I am currently trying to manipulate a CSV file. I want to be able to change the order of columns.

So my initial thought was to read which column should be at which place and just put the columns in order into another array and overwrite the original array once finished.

Sadly while looping through the csv, the arrays are row based and not col based.

Is there a way in PHP to like flip the table and so be able to change the sequence?


Solution

  • There is no built in function to do this, you're going to have to roll your own. Doing this kind of operation on data from a CSV could potentially cause memory issues if you read the whole file into an array and then perform some sort of transform on it, so it's probably best to do this row by row. This way you could stream the rows out to a new file instead of storing them all in one big array.

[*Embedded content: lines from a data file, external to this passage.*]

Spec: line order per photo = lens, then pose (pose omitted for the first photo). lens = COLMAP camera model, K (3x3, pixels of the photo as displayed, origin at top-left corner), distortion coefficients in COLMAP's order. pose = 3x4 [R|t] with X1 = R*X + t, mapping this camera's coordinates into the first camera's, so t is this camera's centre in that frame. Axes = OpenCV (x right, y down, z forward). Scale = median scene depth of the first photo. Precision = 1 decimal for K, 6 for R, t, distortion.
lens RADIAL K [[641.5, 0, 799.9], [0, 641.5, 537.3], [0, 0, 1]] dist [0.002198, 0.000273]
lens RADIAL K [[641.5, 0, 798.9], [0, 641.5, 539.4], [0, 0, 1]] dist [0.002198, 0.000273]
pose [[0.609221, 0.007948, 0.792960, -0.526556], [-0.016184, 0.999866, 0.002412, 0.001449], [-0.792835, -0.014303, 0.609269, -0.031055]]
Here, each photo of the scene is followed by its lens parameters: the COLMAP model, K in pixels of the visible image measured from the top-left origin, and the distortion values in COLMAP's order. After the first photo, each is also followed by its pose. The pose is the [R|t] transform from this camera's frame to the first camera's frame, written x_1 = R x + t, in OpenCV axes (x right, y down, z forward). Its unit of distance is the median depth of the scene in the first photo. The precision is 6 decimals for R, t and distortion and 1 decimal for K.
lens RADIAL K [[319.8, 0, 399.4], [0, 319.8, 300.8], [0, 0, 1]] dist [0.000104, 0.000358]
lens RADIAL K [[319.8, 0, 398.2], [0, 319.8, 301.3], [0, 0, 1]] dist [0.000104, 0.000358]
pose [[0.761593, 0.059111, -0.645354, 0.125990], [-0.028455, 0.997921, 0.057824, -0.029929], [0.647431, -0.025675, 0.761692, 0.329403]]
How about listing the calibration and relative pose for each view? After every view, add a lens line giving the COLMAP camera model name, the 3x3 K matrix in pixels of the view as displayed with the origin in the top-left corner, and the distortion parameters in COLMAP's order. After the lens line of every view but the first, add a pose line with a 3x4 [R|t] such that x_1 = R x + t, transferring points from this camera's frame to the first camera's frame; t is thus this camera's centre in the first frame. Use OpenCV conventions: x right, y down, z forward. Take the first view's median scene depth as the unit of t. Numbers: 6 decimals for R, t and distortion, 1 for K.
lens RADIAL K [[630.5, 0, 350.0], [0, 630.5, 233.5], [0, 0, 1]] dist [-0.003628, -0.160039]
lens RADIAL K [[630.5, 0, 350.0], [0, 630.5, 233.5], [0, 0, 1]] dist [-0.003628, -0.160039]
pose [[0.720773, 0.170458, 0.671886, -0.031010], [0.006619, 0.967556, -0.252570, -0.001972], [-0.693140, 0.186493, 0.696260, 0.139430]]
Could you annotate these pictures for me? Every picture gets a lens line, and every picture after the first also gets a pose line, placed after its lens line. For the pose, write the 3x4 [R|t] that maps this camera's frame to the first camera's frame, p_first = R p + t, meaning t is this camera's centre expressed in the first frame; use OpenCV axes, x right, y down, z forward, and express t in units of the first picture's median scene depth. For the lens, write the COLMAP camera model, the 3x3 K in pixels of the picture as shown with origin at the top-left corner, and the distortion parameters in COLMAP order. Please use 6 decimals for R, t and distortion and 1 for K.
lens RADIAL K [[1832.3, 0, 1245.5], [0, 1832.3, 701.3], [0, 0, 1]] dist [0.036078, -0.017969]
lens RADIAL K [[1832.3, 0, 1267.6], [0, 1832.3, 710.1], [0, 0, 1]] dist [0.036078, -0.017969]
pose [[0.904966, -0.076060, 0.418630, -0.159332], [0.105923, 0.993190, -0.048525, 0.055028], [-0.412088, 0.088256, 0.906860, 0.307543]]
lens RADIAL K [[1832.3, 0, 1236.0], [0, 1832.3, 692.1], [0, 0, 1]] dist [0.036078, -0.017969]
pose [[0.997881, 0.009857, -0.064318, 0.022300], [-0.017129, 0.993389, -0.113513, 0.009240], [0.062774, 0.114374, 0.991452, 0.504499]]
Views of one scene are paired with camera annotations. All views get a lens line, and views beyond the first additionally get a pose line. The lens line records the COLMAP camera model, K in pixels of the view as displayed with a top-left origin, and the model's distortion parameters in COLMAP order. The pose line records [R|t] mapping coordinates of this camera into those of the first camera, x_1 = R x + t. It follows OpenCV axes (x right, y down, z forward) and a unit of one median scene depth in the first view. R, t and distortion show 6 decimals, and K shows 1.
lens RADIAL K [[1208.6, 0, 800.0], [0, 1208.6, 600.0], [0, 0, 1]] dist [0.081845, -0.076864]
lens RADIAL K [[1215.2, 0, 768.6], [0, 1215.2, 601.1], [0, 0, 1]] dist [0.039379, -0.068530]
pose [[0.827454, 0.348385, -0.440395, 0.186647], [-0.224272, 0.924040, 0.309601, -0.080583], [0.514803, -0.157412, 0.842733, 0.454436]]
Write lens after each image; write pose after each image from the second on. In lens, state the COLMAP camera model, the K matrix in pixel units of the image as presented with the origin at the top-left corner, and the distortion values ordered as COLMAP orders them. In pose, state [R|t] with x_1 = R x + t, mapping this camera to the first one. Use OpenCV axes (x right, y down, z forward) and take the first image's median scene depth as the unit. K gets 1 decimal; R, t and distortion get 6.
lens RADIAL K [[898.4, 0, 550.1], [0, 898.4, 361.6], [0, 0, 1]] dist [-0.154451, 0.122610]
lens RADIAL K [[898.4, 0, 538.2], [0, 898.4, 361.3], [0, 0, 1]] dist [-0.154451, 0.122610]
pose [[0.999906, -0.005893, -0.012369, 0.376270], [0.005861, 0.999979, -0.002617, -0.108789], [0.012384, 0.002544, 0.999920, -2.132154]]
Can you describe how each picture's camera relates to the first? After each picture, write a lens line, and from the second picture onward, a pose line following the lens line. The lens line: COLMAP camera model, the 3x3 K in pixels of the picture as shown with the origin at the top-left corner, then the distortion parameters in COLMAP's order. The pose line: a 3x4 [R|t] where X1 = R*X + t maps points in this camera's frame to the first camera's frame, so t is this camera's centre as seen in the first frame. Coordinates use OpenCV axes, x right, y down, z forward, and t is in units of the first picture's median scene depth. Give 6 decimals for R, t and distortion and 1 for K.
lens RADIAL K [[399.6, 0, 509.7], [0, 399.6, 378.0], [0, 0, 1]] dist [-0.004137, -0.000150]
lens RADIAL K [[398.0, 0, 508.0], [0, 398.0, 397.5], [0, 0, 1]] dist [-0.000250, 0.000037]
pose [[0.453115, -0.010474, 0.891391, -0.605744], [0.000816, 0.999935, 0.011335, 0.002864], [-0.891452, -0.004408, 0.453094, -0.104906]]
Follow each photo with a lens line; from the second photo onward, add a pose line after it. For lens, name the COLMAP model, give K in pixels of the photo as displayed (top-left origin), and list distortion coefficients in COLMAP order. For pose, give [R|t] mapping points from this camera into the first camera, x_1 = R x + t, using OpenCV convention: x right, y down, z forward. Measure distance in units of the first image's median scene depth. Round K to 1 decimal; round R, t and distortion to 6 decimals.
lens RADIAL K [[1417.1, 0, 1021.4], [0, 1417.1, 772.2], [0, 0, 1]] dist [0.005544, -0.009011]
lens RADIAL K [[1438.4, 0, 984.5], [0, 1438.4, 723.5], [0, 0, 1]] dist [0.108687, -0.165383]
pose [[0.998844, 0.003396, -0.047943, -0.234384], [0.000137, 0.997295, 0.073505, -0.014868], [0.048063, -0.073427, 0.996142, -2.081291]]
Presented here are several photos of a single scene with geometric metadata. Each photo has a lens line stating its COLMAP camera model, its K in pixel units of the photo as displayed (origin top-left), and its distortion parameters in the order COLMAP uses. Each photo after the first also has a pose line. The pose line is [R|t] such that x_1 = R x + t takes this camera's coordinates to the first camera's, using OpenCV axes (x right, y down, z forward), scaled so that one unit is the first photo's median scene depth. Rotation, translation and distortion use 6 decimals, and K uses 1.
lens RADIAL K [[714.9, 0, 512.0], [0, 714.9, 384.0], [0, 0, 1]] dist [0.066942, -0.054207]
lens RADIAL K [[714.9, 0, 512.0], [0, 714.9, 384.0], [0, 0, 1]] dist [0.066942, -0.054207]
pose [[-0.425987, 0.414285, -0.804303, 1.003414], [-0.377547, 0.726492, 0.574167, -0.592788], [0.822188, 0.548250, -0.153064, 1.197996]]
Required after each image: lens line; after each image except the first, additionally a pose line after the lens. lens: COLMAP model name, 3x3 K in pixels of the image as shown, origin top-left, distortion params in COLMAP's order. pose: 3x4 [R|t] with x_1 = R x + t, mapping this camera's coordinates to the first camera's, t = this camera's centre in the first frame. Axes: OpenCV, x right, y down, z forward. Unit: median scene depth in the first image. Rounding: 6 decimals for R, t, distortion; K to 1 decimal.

    Here's a quick and dirty solution, where you can supply an array of column indices to define the new order. Simple and effective.

    Input:

    Header A,Header B,Header C,Header D
    a,b,c,d
    1,2,3,4
    alpha,bravo,charlie,delta
    
    $fh = fopen('reorder.csv', 'r');
    
    /*
     * Create an array with column indices in the order that they
     * should appear in the output.
     *
     * Each column that should appear in the output must be included.
     * This is both a feature and a potential gotcha.
     */
    $colSpec = [0,3,2,1];
    
    // Output buffer
    $output = [];
    
    while($currRow = fgetcsv($fh))
    {
        // Buffer for our output row
        $currOutput = [];
    
        /*
         * Loop through the spec array and populate the row output buffer
         * using the indices defined there
         */
        foreach($colSpec as $currColumnIndex)
        {
            $currOutput[] = $currRow[$currColumnIndex];
        }
    
        // Append the new reordered row to the output buffer
        $output[] = $currOutput;
    }
    
    fclose($fh);
    
    print_r($output);
    

    Output:

    Array
    (
        [0] => Array
            (
                [0] => Header A
                [1] => Header D
                [2] => Header C
                [3] => Header B
            )
    
        [1] => Array
            (
                [0] => a
                [1] => d
                [2] => c
                [3] => b
            )
    
        [2] => Array
            (
                [0] => 1
                [1] => 4
                [2] => 3
                [3] => 2
            )
    
        [3] => Array
            (
                [0] => alpha
                [1] => delta
                [2] => charlie
                [3] => bravo
            )
    
    )
    

    That's not very intuitive though, the numeric indices make it difficult to logically understand what column is going where. If your CSV has a header row, and the labels in that row are immutable, you can do something like this to make it more intuitive:

    /*
     * Create an array with header values in the order that they
     * should appear in the output.
     *
     * Each column that should appear in the output must be included.
     * This is both a feature and a potential gotcha.
     */
    $colSpec = ['Header C', 'Header A', 'Header B', 'Header D'];
    
    // Create a map for column name to actual index in the file
    $headerIndexMap = array_flip($colSpec);
    
    // Output buffer
    $output = [];
    
    while ($currRow = fgetcsv($fh))
    {
        // If this is our first row, set up the column mapping
        if(empty($output))
        {
            // Loop through the columns...
            foreach($currRow as $index => $currHeaderLabel)
            {
                /*
                 * Trim the header value, in case there it leading/trailing whitespace in the data
                 */
                $currHeaderLabel = trim($currHeaderLabel);
    
                // If this column is in our column spec, set the index in $headerIndexMap
                if(array_key_exists($currHeaderLabel, $headerIndexMap))
                {
                    $headerIndexMap[$currHeaderLabel] = $index;
                }
            }
        }
    
        // Buffer for our output row
        $currOutput = [];
    
        // Loop through the column spec...
        foreach ($colSpec as $currColumn)
        {
            // Get the actual index of the column from the index map
            $currIndex = $headerIndexMap[$currColumn];
    
            // Append the data in the appropriate column to the row output buffer
            $currOutput[] = $currRow[$currIndex];
        }
    
        // Append the new reordered row to the output buffer
        $output[] = $currOutput;
    }
    
    fclose($fh);
    
    print_r($output);
    

    Output:

    Array
    (
        [0] => Array
            (
                [0] => Header C
                [1] => Header A
                [2] => Header B
                [3] => Header D
            )
    
        [1] => Array
            (
                [0] => c
                [1] => a
                [2] => b
                [3] => d
            )
    
        [2] => Array
            (
                [0] => 3
                [1] => 1
                [2] => 2
                [3] => 4
            )
    
        [3] => Array
            (
                [0] => charlie
                [1] => alpha
                [2] => bravo
                [3] => delta
            )
    
    )
    
    

    I usually wrap this kind of thing up in a helper class to make it encapsulated and testable, and keep the code that uses it nice & clean.